## Work item
Below is a listing with pictures. Repeat exactly the lines starting at the one holding "respuesta precisa sobre" and going on through the one holding "Vorsichtig geht ihr", and leave every picture out.

## Provided records
****

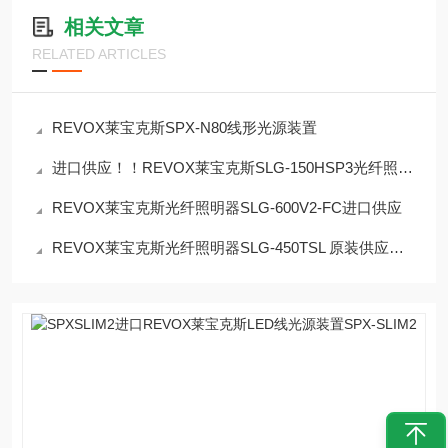
相关文章
RELATED ARTICLES
REVOX莱宝克斯SPX-N80线形光源装置
进口供应！！REVOX莱宝克斯SLG-150HSP3光纤照明器
REVOX莱宝克斯光纤照明器SLG-600V2-FC进口供应
REVOX莱宝克斯光纤照明器SLG-450TSL 原装供应！！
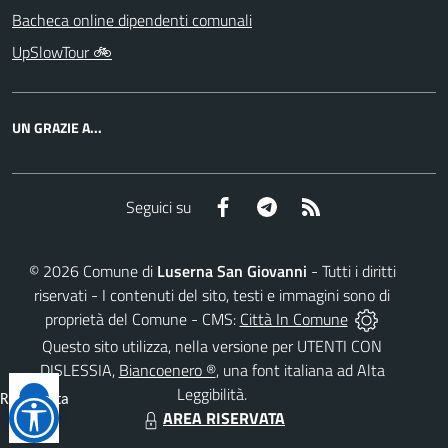
Bacheca online dipendenti comunali
UpSlowTour 🚲
UN GRAZIE A...
Facebook
Telegram
RSS
Seguici su
©
2026
Comune di
Luserna San Giovanni
- Tutti i diritti
riservati - I contenuti del sito, testi e immagini sono di
proprietà del Comune - CMS:
Città In Comune
Questo sito utilizza, nella versione per UTENTI CON
DISLESSIA,
Biancoenero ®
, una font italiana ad Alta
Leggibilità.
Reimposta
AREA RISERVATA
tutto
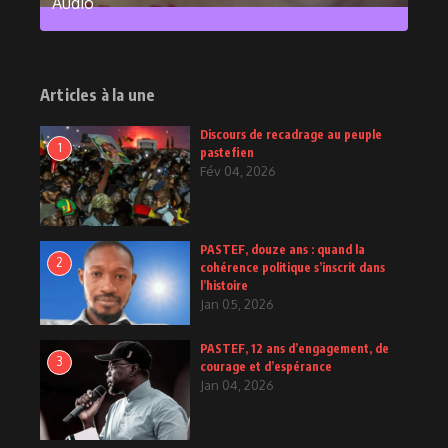
Audio
2
Posts
Articles à la une
Discours de recadrage au peuple
1
pastefien
Fév 04, 2026
PASTEF, douze ans : quand la
2
cohérence politique s’inscrit dans
l’histoire
Jan 05, 2026
PASTEF, 12 ans d’engagement, de
3
courage et d’espérance
Jan 04, 2026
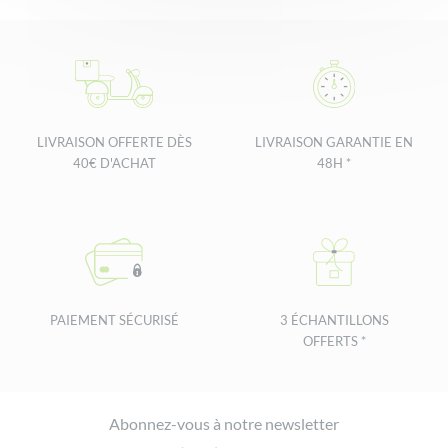
Efficacité prouvée
– Hydrate ma peau : 95%
> Voir plus d'avis
– Nettoie ma peau sensible en douceur : 100%
– Respecte la sensibilité de ma peau : 100%
– Ne déssèche pas ma peau : 100%
% de satisfaction sur un panel de 20 femmes pendant 3
LIVRAISON OFFERTE DÈS
LIVRAISON GARANTIE EN
semaines d’utilisation.
40€ D'ACHAT
48H *
PAIEMENT SÉCURISÉ
3 ÉCHANTILLONS
OFFERTS *
Footer
Abonnez-vous à notre newsletter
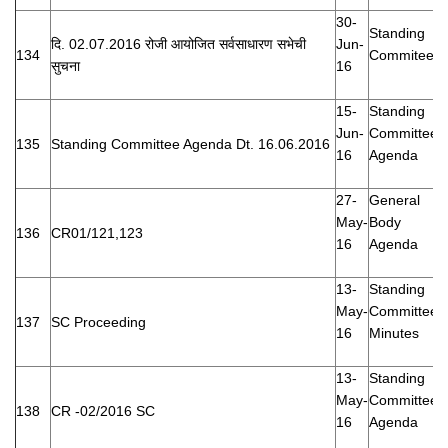
30-
Standing
दि. 02.07.2016 रोजी आयोजित सर्वसाधारण सभेची
Jun-
134
Commitee
सुचना
16
15-
Standing
Jun-
Committee
135
Standing Committee Agenda Dt. 16.06.2016
16
Agenda
27-
General
May-
Body
136
CR01/121,123
16
Agenda
13-
Standing
May-
Committee
137
SC Proceeding
16
Minutes
13-
Standing
May-
Committee
138
CR -02/2016 SC
16
Agenda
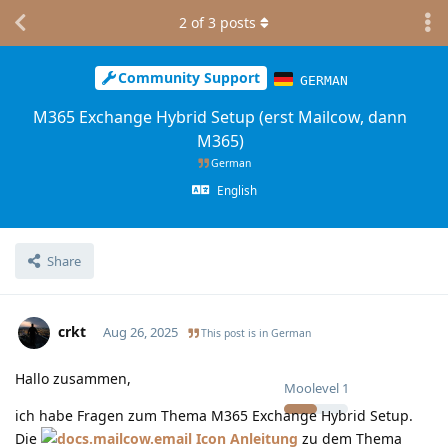
2
of
3
posts
Community Support
GERMAN
M365 Exchange Hybrid Setup (erst Mailcow, dann
M365)
German
English
Share
crkt
Aug 26, 2025
This post is in
German
Hallo zusammen,
Moolevel
1
ich habe Fragen zum Thema M365 Exchange Hybrid Setup.
Die
Anleitung
zu dem Thema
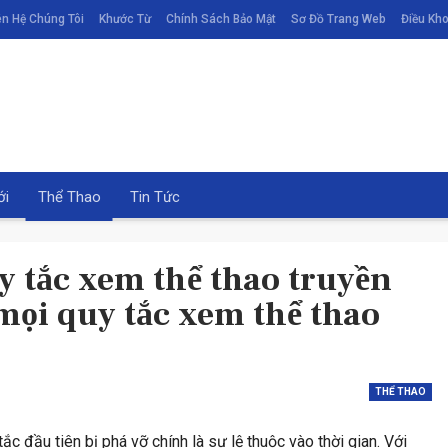
ên Hệ Chúng Tôi
Khước Từ
Chính Sách Bảo Mật
Sơ Đồ Trang Web
Điều Kho
ới
Thể Thao
Tin Tức
 tắc xem thể thao truyền
mọi quy tắc xem thể thao
THỂ THAO
ĐỜI SỐNG
GIẢI TRÍ
c đầu tiên bị phá vỡ chính là sự lệ thuộc vào thời gian. Với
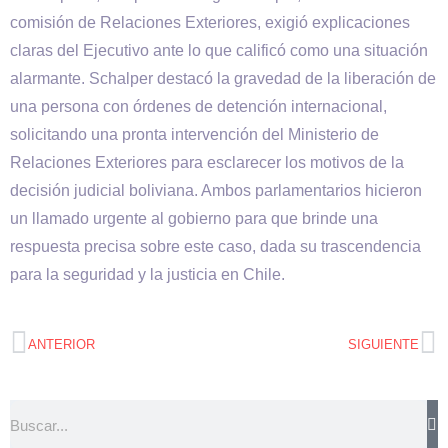
comisión de Relaciones Exteriores, exigió explicaciones
claras del Ejecutivo ante lo que calificó como una situación
alarmante. Schalper destacó la gravedad de la liberación de
una persona con órdenes de detención internacional,
solicitando una pronta intervención del Ministerio de
Relaciones Exteriores para esclarecer los motivos de la
decisión judicial boliviana. Ambos parlamentarios hicieron
un llamado urgente al gobierno para que brinde una
respuesta precisa sobre este caso, dada su trascendencia
para la seguridad y la justicia en Chile.
ANTERIOR
SIGUIENTE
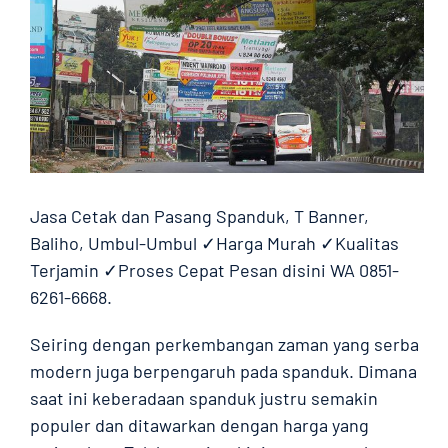
Jasa Cetak dan Pasang Spanduk, T Banner,
Baliho, Umbul-Umbul ✓Harga Murah ✓Kualitas
Terjamin ✓Proses Cepat Pesan disini WA 0851-
6261-6668.
Seiring dengan perkembangan zaman yang serba
modern juga berpengaruh pada spanduk. Dimana
saat ini keberadaan spanduk justru semakin
populer dan ditawarkan dengan harga yang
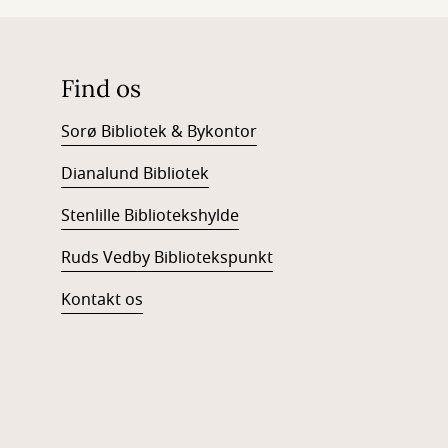
Find os
Sorø Bibliotek & Bykontor
Dianalund Bibliotek
Stenlille Bibliotekshylde
Ruds Vedby Bibliotekspunkt
Kontakt os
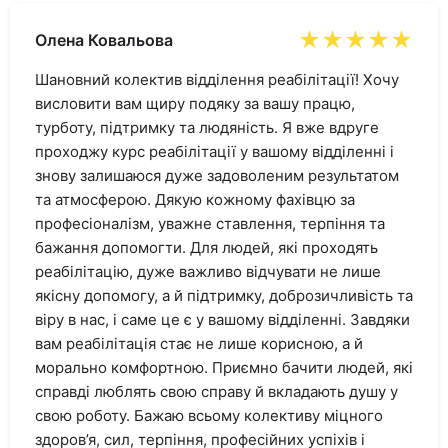
★★★★★
Олена Ковальова
Шановний колектив відділення реабілітації! Хочу
висловити вам щиру подяку за вашу працю,
турботу, підтримку та людяність. Я вже вдруге
проходжу курс реабілітації у вашому відділенні і
знову залишаюся дуже задоволеним результатом
та атмосферою. Дякую кожному фахівцю за
професіоналізм, уважне ставлення, терпіння та
бажання допомогти. Для людей, які проходять
реабілітацію, дуже важливо відчувати не лише
якісну допомогу, а й підтримку, доброзичливість та
віру в нас, і саме це є у вашому відділенні. Завдяки
вам реабілітація стає не лише корисною, а й
морально комфортною. Приємно бачити людей, які
справді люблять свою справу й вкладають душу у
свою роботу. Бажаю всьому колективу міцного
здоров’я, сил, терпіння, професійних успіхів і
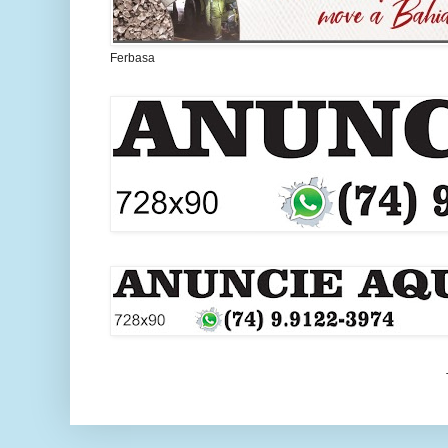
Ferbasa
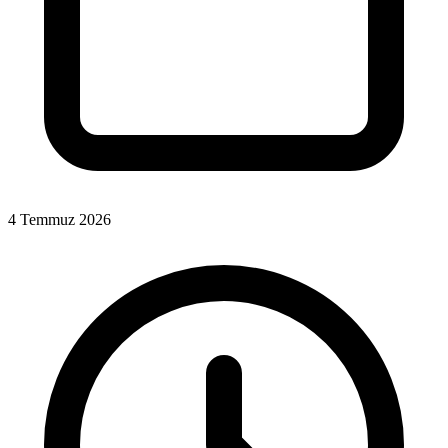
4 Temmuz 2026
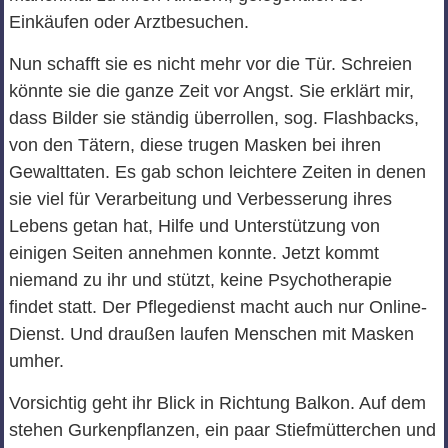
Einkäufen oder Arztbesuchen.
Nun schafft sie es nicht mehr vor die Tür. Schreien
könnte sie die ganze Zeit vor Angst. Sie erklärt mir,
dass Bilder sie ständig überrollen, sog. Flashbacks,
von den Tätern, diese trugen Masken bei ihren
Gewalttaten. Es gab schon leichtere Zeiten in denen
sie viel für Verarbeitung und Verbesserung ihres
Lebens getan hat, Hilfe und Unterstützung von
einigen Seiten annehmen konnte. Jetzt kommt
niemand zu ihr und stützt, keine Psychotherapie
findet statt. Der Pflegedienst macht auch nur Online-
Dienst. Und draußen laufen Menschen mit Masken
umher.
Vorsichtig geht ihr Blick in Richtung Balkon. Auf dem
stehen Gurkenpflanzen, ein paar Stiefmütterchen und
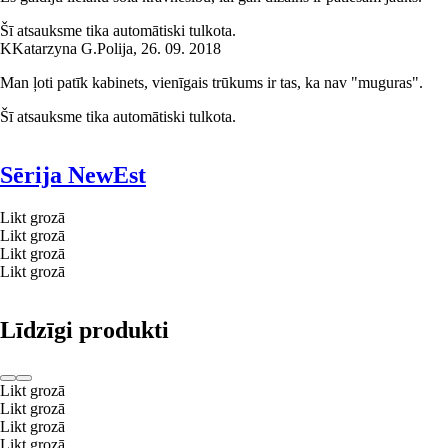
Šī atsauksme tika automātiski tulkota.
K
Katarzyna G.
Polija
,
26. 09. 2018
Man ļoti patīk kabinets, vienīgais trūkums ir tas, ka nav "muguras".
Šī atsauksme tika automātiski tulkota.
Sērija NewEst
Likt grozā
Likt grozā
Likt grozā
Likt grozā
Līdzīgi produkti
Likt grozā
Likt grozā
Likt grozā
Likt grozā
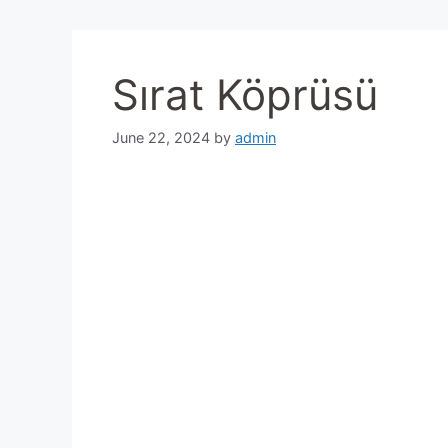
Sırat Köprüsü
June 22, 2024
by
admin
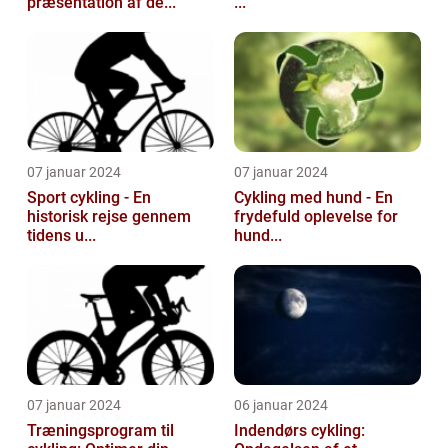
præsentation af de...
...
07 januar 2024
07 januar 2024
Sport cykling - En
Cykling med hund - En
historisk rejse gennem
frydefuld oplevelse for
tidens u...
hund...
07 januar 2024
06 januar 2024
Træningsprogram til
Indendørs cykling:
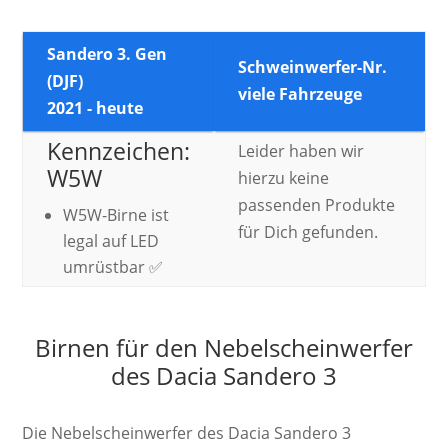
Sandero 3. Gen
Schweinwerfer-Nr.
(DJF)
viele Fahrzeuge
2021 - heute
Kennzeichen:
Leider haben wir
W5W
hierzu keine
passenden Produkte
W5W-Birne ist
für Dich gefunden.
legal auf LED
umrüstbar ✅
Birnen für den Nebelscheinwerfer
des Dacia Sandero 3
Die Nebelscheinwerfer des Dacia Sandero 3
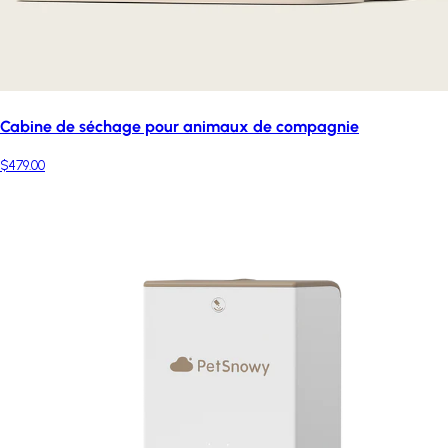
Cabine de séchage pour animaux de compagnie
$479.00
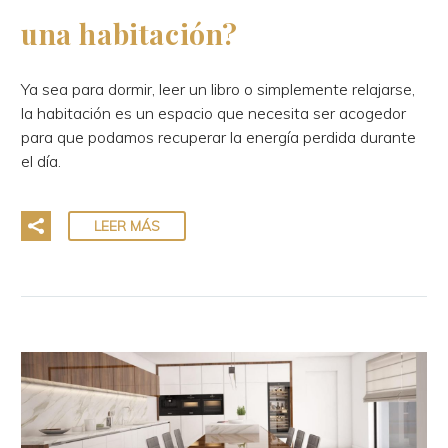
una habitación?
Ya sea para dormir, leer un libro o simplemente relajarse,
la habitación es un espacio que necesita ser acogedor
para que podamos recuperar la energía perdida durante
el día.
LEER MÁS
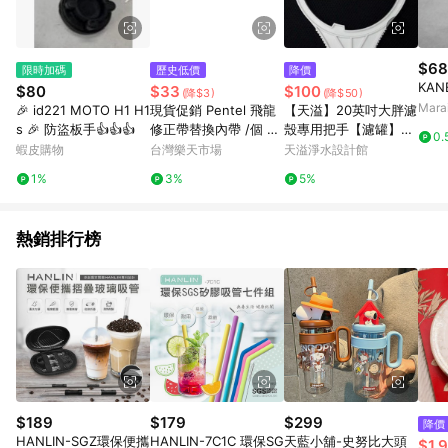
$68
限時加碼
歷史低價
降價
KANE
$80
$33
$100
(降$3)
(降$50)
Mar
🎉 id221 MOTO H1 H1
現貨促銷 Pentel 飛龍
【天溢】20英吋大胖濾
s 🎉 防盜板手👍👍👍
修正帶替換內帶 /個 ZT
殼專用把手【濾罐】
0.
R5【APP滿額下單10%
【板手】【淨水器】
蝦皮購物
台灣樂天市場
天溢淨水設計館
點數(單一帳號最高150
【全戶過濾】【水塔過
1%
3%
5%
0點)】8/31止
濾】
熱銷排行榜
$189
$179
$299
降價
HANLIN-SGZ環保便攜
HANLIN-7C1C 環保SG
天藍小舖-史努比大頭
$1,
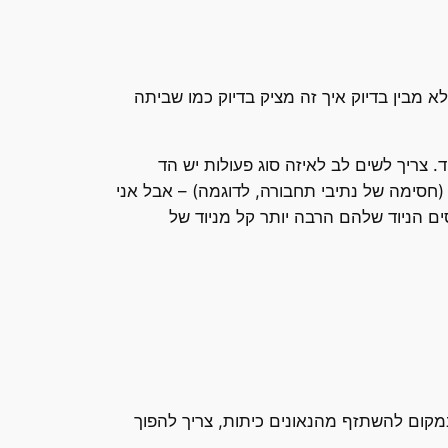
א מבין בדיוק איך זה מציק בדיוק כמו שביתה
 צריך לשים לב לאיזה סוג פעולות יש הד
גד שימוש בכח (חסימה של נתיבי תחבורה, לדוגמה) – אבל אני
ם הניוד שלהם הרבה יותר קל מניוד של
מקום להשתזף מהנאונים כיתות, צריך להפוך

****

## Task result
respuesta precisa sobre este caso, dada su trascendencia
para la seguridad y la justicia en Chile.
ANTERIOR
SIGUIENTE
Jasa Cetak dan Pasang Spanduk, T Banner,
Baliho, Umbul-Umbul ✓Harga Murah ✓Kualitas
Terjamin ✓Proses Cepat Pesan disini WA 0851-
6261-6668.
Seiring dengan perkembangan zaman yang serba
modern juga berpengaruh pada spanduk. Dimana
saat ini keberadaan spanduk justru semakin
populer dan ditawarkan dengan harga yang
Find os
Sorø Bibliotek & Bykontor
Dianalund Bibliotek
Stenlille Bibliotekshylde
Ruds Vedby Bibliotekspunkt
Kontakt os
★★★★★
Олена Ковальова
Шановний колектив відділення реабілітації! Хочу
висловити вам щиру подяку за вашу працю,
турботу, підтримку та людяність. Я вже вдруге
проходжу курс реабілітації у вашому відділенні і
знову залишаюся дуже задоволеним результатом
та атмосферою. Дякую кожному фахівцю за
професіоналізм, уважне ставлення, терпіння та
бажання допомогти. Для людей, які проходять
реабілітацію, дуже важливо відчувати не лише
якісну допомогу, а й підтримку, доброзичливість та
віру в нас, і саме це є у вашому відділенні. Завдяки
вам реабілітація стає не лише корисною, а й
морально комфортною. Приємно бачити людей, які
справді люблять свою справу й вкладають душу у
свою роботу. Бажаю всьому колективу міцного
здоров’я, сил, терпіння, професійних успіхів і
Ferbasa
4 Temmuz 2026
Einkäufen oder Arztbesuchen.
Nun schafft sie es nicht mehr vor die Tür. Schreien
könnte sie die ganze Zeit vor Angst. Sie erklärt mir,
dass Bilder sie ständig überrollen, sog. Flashbacks,
von den Tätern, diese trugen Masken bei ihren
Gewalttaten. Es gab schon leichtere Zeiten in denen
sie viel für Verarbeitung und Verbesserung ihres
Lebens getan hat, Hilfe und Unterstützung von
einigen Seiten annehmen konnte. Jetzt kommt
niemand zu ihr und stützt, keine Psychotherapie
findet statt. Der Pflegedienst macht auch nur Online-
Dienst. Und draußen laufen Menschen mit Masken
umher.
Vorsichtig geht ihr Blick in Richtung Balkon. Auf dem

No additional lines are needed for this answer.